Tibetan literature rescue film on E. Gene Smith gets 'sneak preview' in Sedona
March 8, 2012 3:25 pm UTC
"Digital Dharma," a new documentary that got its "special sneak preview" at the 18th annual Sedona Film Festival in Sedona, Ariz., is about a Mormon from Utah who gave a half-century of his life to save the ancient texts of an endangered culture on the other side of the world.
"Somehow he felt it was his job to save the culture," says the documentary's director, writer and producer, Dafna Yachin, of Smith's efforts to the gather ancient writings of Sanskrit and Tibetan texts threatened by events in Tibet in the late 20th and early 21st centuries.

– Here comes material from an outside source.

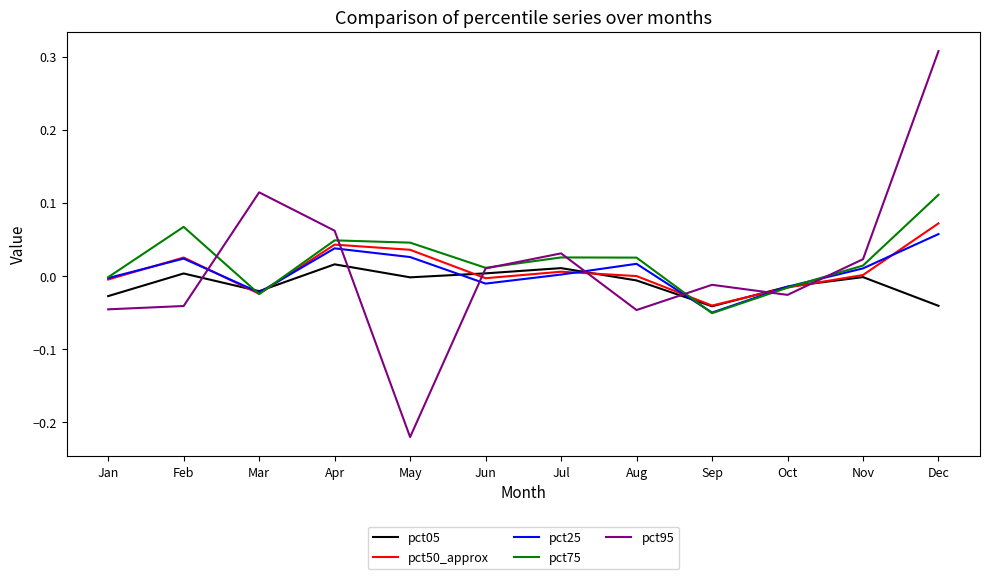

At which label does pct75 reach its minimum?

Sep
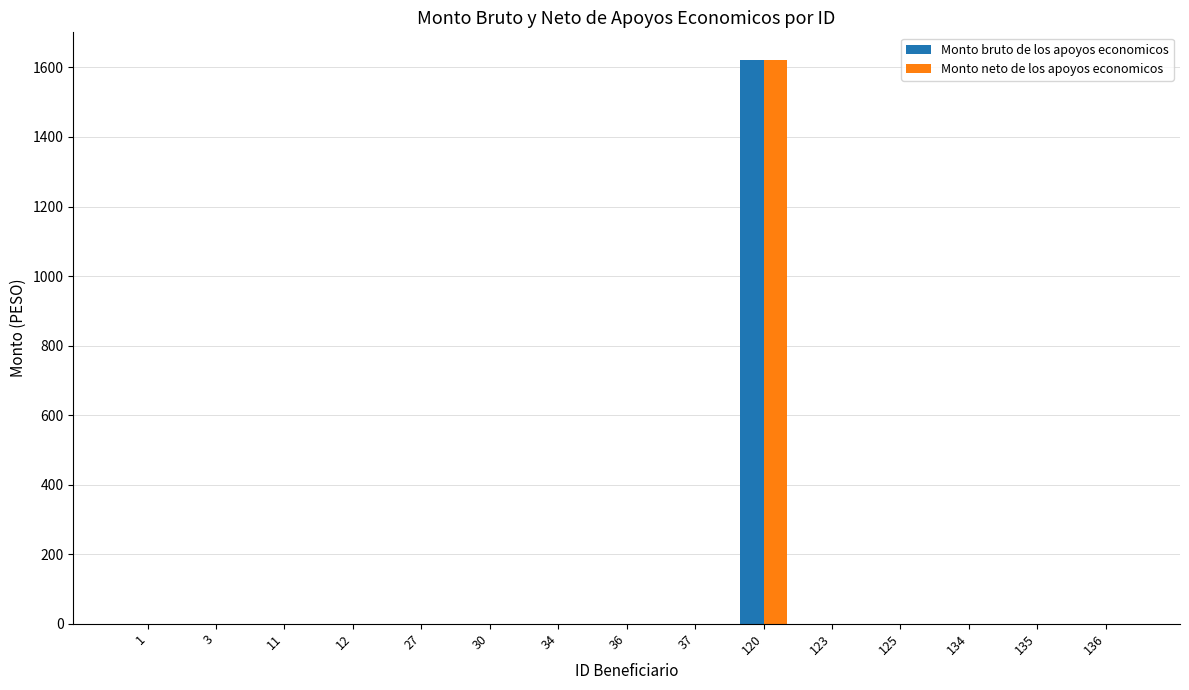

What are all the series names shown in the legend?

Monto bruto de los apoyos economicos, Monto neto de los apoyos economicos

Films about antiquarians ambling about in Indian bookstores don't figure to be the stuff of drama, but "Digital Dharma" is just that sort of documentary. It weaves a complex story about Smith's dedication to collect delicate Tibetan Buddhist books printed on single sheets of rice paper, many of these texts spread across the planet after the attempts by the Maoist revolution to destroy the society tucked into the shadows and tucked into brilliant heights of the Himalayas of western China.

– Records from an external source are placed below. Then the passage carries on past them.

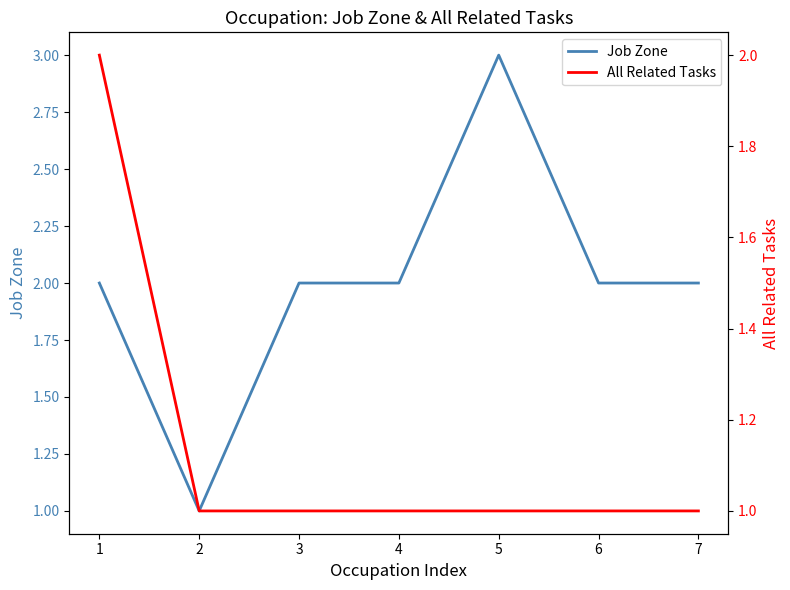

Is it true that Job Zone equals 2 at 5?

False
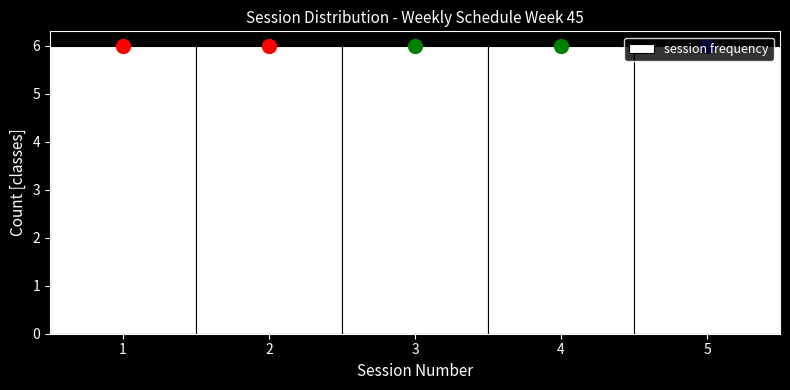

Reading left to right, transcribe this chart: for each bar, give the range it covers on the x-axis and its height. The values are not printed on the chart, so give them approximately, as read against the axis.

0.5 to 1.5: 6
1.5 to 2.5: 6
2.5 to 3.5: 6
3.5 to 4.5: 6
4.5 to 5.5: 6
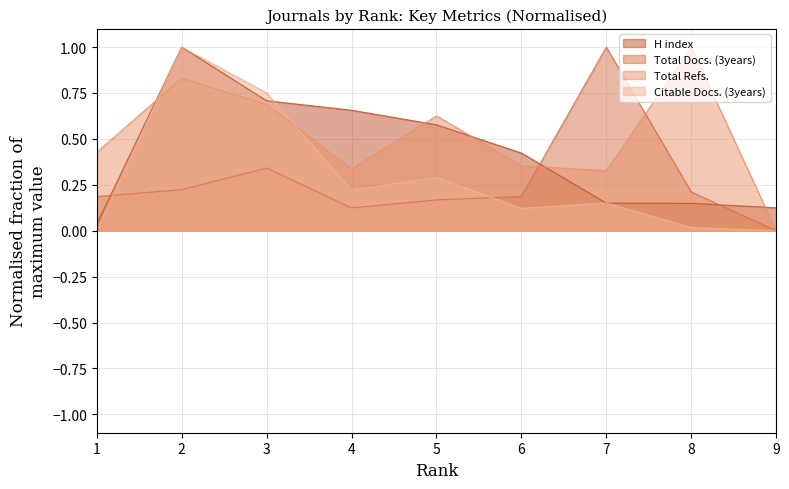

At which category is the sum across all series the highest?

2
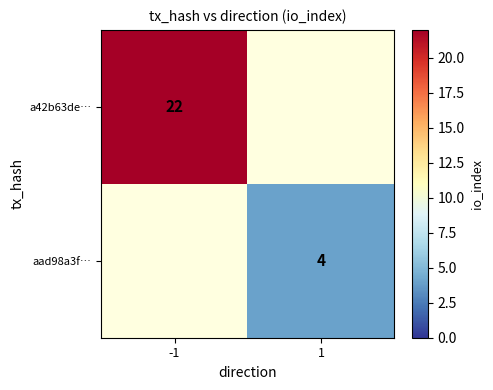

Is it true that a42b63de… equals 5 at -1?

False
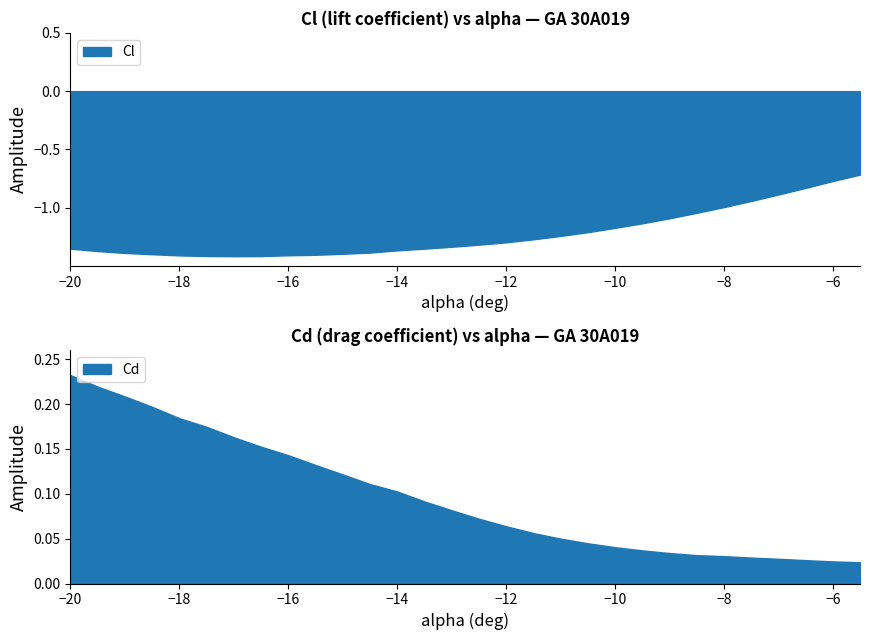

What is the sum of the Cd values at -14.5 and -16?

0.3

Eventually, he was able to get incredible amounts of this text digitized and made available to the new e-century: Hence, the title, "Digital Dharma."

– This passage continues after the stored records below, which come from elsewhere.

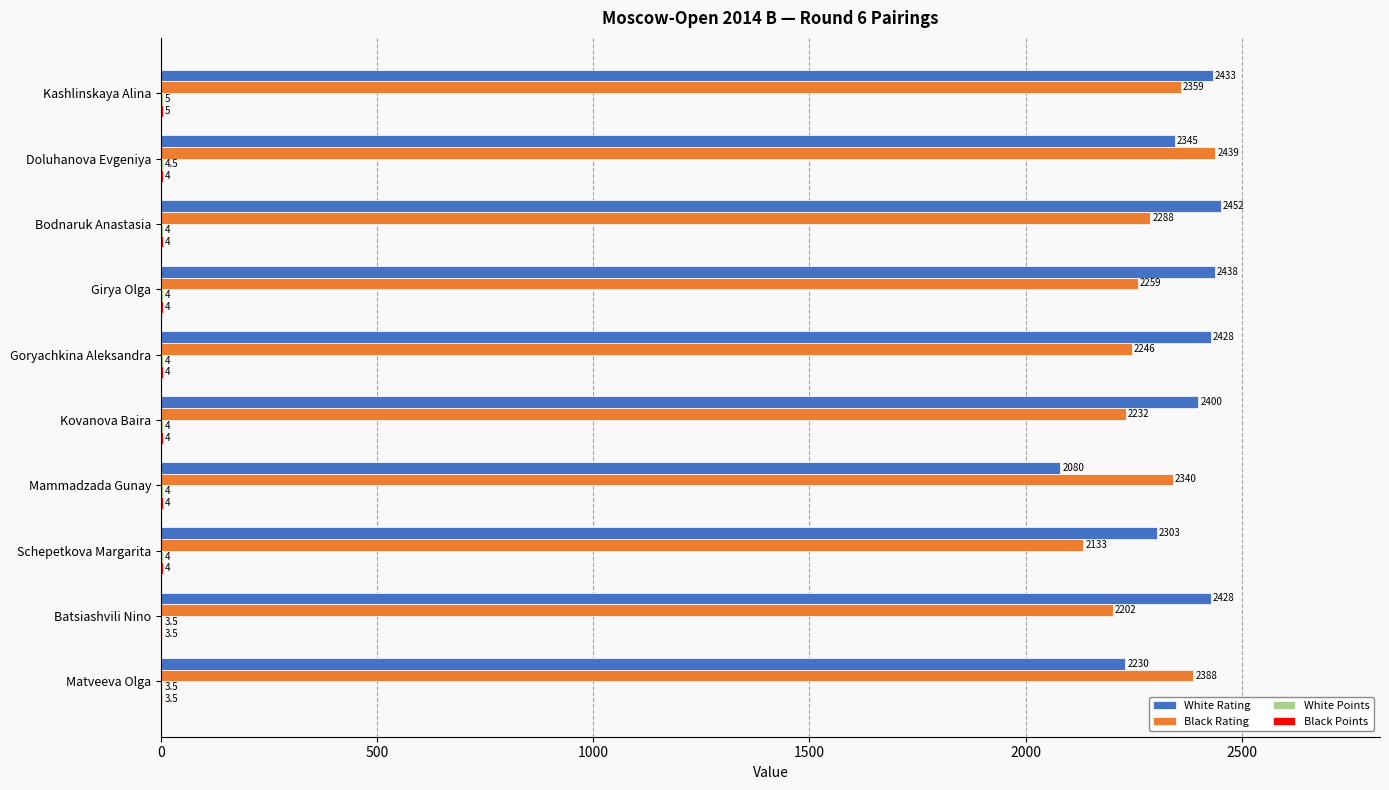

Which series has the largest total across all categories?

White Rating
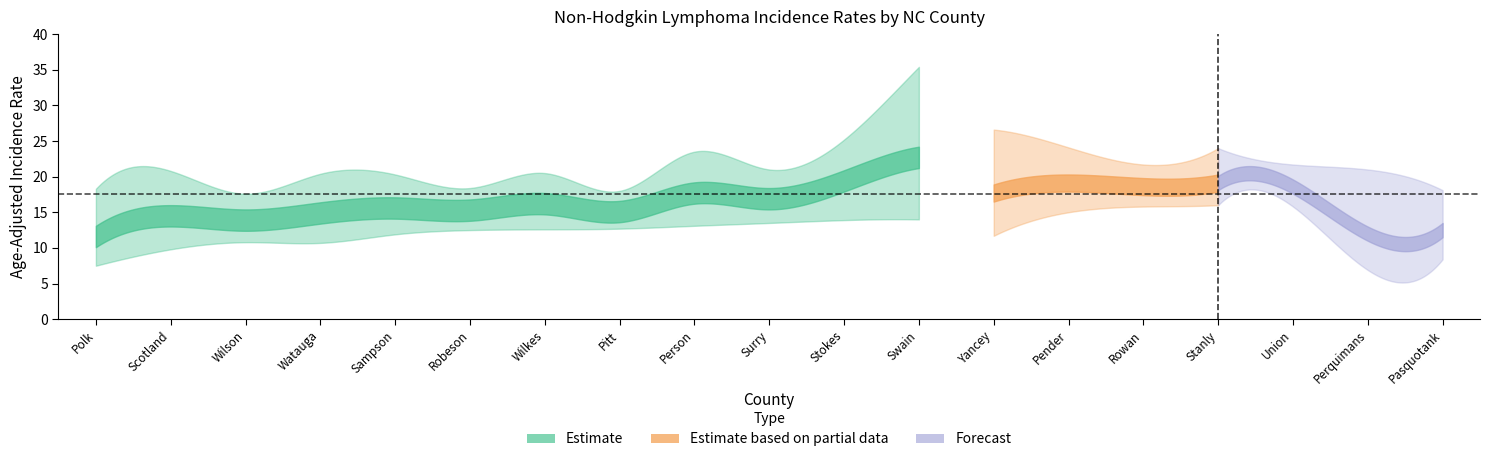

What is the label of the 16th point from the right?

Watauga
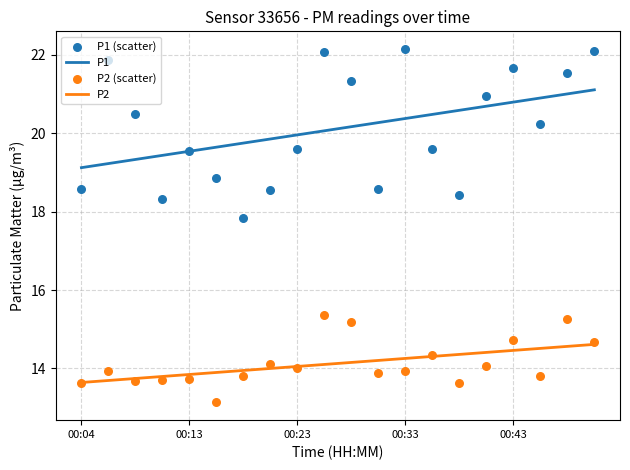

What are all the series names shown in the legend?

P1, P2, P1 (scatter), P2 (scatter)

"This movie is about Gene's journey," Yachin says. "He passed away suddenly last year. He lived in a hovel in New York, with piles of texts in his home. He never really got the notoriety he deserved until he passed away."
The documentary is a real globetrotter: Going from Tibet to India to Tibet and China to all kinds of places in Southeast Asia. The story as rendered by Yachin is a tangled weave through recent Tibetan history, and as an effort in quiet, but focused heroism, an incredibly unheralded tale about what one man can do when in Katmandu.